Oil prices fell somewhat after an early spike as OPEC publicly mulled another production increase in an attempt to meet rising demand. However, crude remained well above $56 per barrel and appeared unlikely to drop in the short term. A barrel of light, sweet crude settled at $56.62, down 10 cents, on the New York Mercantile Exchange.
“The inflation fears are out there and they’re at an elevated level today,” said Jay Suskind, head trader at Ryan Beck. “There’s a lot of fear out there over higher interest rates, and that oil bubble hasn’t popped yet.”
The dollar rose sharply against most major currencies as the expectation of a more-aggressive Fed bolstered confidence in the greenback. Bonds moved slightly lower, with the yield on the 10-year Treasury note rising to 4.52 percent from 4.51 percent late Friday.
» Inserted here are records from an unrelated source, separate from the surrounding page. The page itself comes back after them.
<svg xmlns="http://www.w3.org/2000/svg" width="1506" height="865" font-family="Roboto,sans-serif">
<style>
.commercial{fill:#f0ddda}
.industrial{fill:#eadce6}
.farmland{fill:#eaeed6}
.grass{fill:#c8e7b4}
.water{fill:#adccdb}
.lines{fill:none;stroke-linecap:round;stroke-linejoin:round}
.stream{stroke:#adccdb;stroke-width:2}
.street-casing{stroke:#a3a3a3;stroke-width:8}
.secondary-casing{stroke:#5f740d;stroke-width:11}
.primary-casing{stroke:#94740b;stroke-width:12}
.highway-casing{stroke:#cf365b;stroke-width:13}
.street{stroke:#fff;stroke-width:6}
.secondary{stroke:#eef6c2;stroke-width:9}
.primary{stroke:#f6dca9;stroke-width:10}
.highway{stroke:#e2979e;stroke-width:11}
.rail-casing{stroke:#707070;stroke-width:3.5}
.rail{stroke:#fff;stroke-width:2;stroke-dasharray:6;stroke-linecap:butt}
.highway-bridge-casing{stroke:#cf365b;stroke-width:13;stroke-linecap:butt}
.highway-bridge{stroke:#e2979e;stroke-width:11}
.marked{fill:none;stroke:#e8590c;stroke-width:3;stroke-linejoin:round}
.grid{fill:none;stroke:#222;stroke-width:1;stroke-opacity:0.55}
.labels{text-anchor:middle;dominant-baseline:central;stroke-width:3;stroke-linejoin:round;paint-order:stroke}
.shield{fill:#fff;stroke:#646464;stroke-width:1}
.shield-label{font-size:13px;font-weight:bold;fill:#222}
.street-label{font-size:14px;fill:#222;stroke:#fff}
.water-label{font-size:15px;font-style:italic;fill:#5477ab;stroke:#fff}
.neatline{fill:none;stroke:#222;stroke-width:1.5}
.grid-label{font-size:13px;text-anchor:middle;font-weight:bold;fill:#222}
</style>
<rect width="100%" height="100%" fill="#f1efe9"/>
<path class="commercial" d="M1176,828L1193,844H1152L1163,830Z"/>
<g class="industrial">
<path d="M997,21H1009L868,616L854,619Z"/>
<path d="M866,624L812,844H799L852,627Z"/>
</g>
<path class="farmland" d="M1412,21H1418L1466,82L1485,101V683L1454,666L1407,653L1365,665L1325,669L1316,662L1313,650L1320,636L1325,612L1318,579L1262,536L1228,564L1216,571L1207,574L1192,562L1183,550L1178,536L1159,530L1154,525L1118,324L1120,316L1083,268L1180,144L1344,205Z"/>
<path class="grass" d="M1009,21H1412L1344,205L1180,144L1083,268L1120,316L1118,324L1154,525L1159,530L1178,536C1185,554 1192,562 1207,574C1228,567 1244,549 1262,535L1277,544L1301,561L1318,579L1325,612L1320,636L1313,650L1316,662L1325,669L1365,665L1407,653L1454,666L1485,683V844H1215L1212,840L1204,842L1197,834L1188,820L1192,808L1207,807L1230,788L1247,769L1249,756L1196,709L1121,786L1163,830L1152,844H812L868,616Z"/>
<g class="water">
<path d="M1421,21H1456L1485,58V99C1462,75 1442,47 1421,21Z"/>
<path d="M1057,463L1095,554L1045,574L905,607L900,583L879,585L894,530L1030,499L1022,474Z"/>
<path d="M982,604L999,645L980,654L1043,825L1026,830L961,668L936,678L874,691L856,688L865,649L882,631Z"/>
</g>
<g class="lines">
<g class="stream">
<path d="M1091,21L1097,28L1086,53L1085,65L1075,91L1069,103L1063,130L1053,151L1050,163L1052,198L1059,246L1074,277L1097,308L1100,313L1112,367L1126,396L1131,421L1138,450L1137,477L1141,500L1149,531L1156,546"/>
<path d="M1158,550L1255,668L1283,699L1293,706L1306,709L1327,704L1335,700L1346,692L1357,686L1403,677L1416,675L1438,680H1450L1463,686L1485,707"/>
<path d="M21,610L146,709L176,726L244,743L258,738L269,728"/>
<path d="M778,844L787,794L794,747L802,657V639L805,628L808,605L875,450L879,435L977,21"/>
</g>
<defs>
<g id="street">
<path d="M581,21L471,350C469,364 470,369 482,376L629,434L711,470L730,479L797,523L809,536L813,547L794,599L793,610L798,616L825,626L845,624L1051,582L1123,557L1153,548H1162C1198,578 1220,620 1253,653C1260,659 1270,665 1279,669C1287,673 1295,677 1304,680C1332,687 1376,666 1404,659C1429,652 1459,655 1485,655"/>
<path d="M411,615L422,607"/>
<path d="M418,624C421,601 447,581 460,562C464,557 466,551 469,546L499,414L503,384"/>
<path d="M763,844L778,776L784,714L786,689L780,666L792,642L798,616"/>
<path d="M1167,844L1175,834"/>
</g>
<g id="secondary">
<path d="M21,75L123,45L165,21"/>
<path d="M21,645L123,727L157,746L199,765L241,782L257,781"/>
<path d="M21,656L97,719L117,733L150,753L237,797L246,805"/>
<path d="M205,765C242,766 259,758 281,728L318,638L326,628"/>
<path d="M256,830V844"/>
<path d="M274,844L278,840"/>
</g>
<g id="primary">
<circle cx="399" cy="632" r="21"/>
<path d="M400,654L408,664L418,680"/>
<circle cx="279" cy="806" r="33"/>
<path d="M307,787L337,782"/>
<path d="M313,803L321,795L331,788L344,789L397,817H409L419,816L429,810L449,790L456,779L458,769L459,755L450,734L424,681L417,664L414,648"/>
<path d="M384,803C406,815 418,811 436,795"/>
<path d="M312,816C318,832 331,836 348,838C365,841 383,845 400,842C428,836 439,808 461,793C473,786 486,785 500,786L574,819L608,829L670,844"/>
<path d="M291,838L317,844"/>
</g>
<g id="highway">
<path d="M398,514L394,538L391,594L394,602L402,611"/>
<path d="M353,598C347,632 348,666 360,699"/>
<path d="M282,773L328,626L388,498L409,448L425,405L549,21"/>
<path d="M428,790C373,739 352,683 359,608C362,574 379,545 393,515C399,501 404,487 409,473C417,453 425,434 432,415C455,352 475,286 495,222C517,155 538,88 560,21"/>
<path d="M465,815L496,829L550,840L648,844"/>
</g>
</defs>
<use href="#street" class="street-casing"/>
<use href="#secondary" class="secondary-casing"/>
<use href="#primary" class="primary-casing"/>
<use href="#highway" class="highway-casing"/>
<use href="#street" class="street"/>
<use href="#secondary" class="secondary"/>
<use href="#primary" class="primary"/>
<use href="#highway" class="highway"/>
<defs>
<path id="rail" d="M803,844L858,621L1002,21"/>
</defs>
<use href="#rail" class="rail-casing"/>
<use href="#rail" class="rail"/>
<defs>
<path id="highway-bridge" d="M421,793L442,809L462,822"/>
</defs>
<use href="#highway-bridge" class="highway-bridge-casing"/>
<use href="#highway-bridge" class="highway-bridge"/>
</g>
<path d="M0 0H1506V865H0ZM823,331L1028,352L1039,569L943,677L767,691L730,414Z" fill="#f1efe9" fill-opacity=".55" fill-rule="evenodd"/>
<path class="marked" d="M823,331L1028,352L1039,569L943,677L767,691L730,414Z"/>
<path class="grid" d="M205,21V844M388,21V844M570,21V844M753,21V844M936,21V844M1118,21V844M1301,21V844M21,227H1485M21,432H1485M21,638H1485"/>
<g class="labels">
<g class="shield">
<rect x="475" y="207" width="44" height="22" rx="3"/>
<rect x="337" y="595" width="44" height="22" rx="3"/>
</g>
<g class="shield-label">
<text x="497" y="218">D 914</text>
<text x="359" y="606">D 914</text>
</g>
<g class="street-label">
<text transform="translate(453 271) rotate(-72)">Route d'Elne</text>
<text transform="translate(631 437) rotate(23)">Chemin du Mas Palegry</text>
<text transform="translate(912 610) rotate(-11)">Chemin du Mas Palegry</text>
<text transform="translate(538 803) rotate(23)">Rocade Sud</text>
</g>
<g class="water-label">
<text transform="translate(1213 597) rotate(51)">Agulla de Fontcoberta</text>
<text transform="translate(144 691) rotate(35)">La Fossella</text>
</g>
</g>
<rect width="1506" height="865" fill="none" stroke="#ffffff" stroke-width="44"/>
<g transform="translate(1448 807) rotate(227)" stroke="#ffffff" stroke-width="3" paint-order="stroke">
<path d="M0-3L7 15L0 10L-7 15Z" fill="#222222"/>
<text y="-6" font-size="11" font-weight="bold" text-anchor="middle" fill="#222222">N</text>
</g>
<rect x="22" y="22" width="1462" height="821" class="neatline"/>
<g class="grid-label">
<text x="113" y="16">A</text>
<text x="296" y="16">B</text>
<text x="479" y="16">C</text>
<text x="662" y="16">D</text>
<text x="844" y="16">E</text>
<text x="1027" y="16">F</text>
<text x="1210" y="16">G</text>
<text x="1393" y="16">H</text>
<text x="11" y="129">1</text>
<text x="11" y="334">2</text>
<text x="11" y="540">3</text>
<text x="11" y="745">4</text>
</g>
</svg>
Gold prices fell slightly.
Despite the concern about higher interest rates, most analysts felt the Fed would not raise rates beyond expectations after today’s meeting, though many felt the Fed would telegraph more aggressive increases in its policy statement.
“This Fed has been very predictable. Unless they really want to change their stripes at this point, which would seem unlikely, you’d expect them to first change the language in their statement before changing their rate policy,” said Brian Bruce, director of global investments, PanAgora Asset Management. “They are clearly into no surprises.”